Complete the following:
**A)** In the week-dates thread, why did the recipe's author say that the five-line function offered in the comments does not give the same result as the recipe?
**B)** Extract every line of the records that contains the word "Example".

Document extract:
┄┄┄┄┄┄
Using the recipe, i.e. you passed the parameters 1 2007 it will give you the dates of the first week in the year of January which is 2007-01-01 and the last day of that week which is 2007-01-07.

Passing a week number greater than 52 would result to the (52 - x)th week where x is the passed parameter.

Note that This will calculate the first week of the given year (starting on the specified day) belonging to that year. i.e. parameters "1 2004" results to '2004-01-05' and '2004-01-11'

8 comments

Chris Arndt 14 years, 5 months ago  # | flag

Description missing "week" The recipe below calculates the start date and end date of a given week of a year.

Tzury Bar Yochay 14 years, 5 months ago  # | flag

Get the same with 5 lines of code. from datetime import date, timedelta

def foo(year, week): d = date(year,1,1) dlt = timedelta(days = (week-1)*7) return d + dlt, d + dlt + timedelta(days=6)

Tzury Bar Yochay 14 years, 5 months ago  # | flag

Get the same with 5 lines of code.

from datetime import date, timedelta

def foo(year, week):
    d = date(year,1,1)
    dlt = timedelta(days = (week-1)*7)
    return d + dlt,  d + dlt + timedelta(days=6)
Jojbon Paul Mark Lee (author) 14 years, 5 months ago  # | flag

First week of the given year. First week of the given year does not necessarily start with January 1 a s its starting date.

Tzury Bar Yochay 14 years, 5 months ago  # | flag

You are right! However here is a fix.
┄┄┄┄┄┄
Material shown:

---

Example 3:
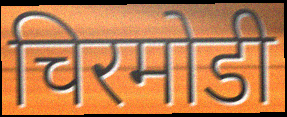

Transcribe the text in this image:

चिरमोडी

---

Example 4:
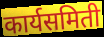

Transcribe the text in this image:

कार्यसमिती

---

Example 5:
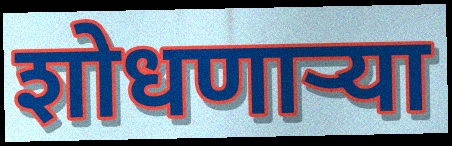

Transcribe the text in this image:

शोधणाऱ्या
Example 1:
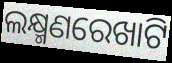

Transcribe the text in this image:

ଲକ୍ଷ୍ମଣରେଖାଟି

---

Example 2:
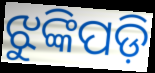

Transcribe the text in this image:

ଝୁଙ୍କିପଡ଼ି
┄┄┄┄┄┄
Final answers:
**A)** The author pointed out that the first week of a given year does not necessarily start on January 1. The five-line function counts weeks from January 1. The recipe instead finds the first week that belongs to that year, so for 2004 it gives 2004-01-05 to 2004-01-11.

**B)**
Example 3:
Example 4:
Example 5:
Example 1:
Example 2:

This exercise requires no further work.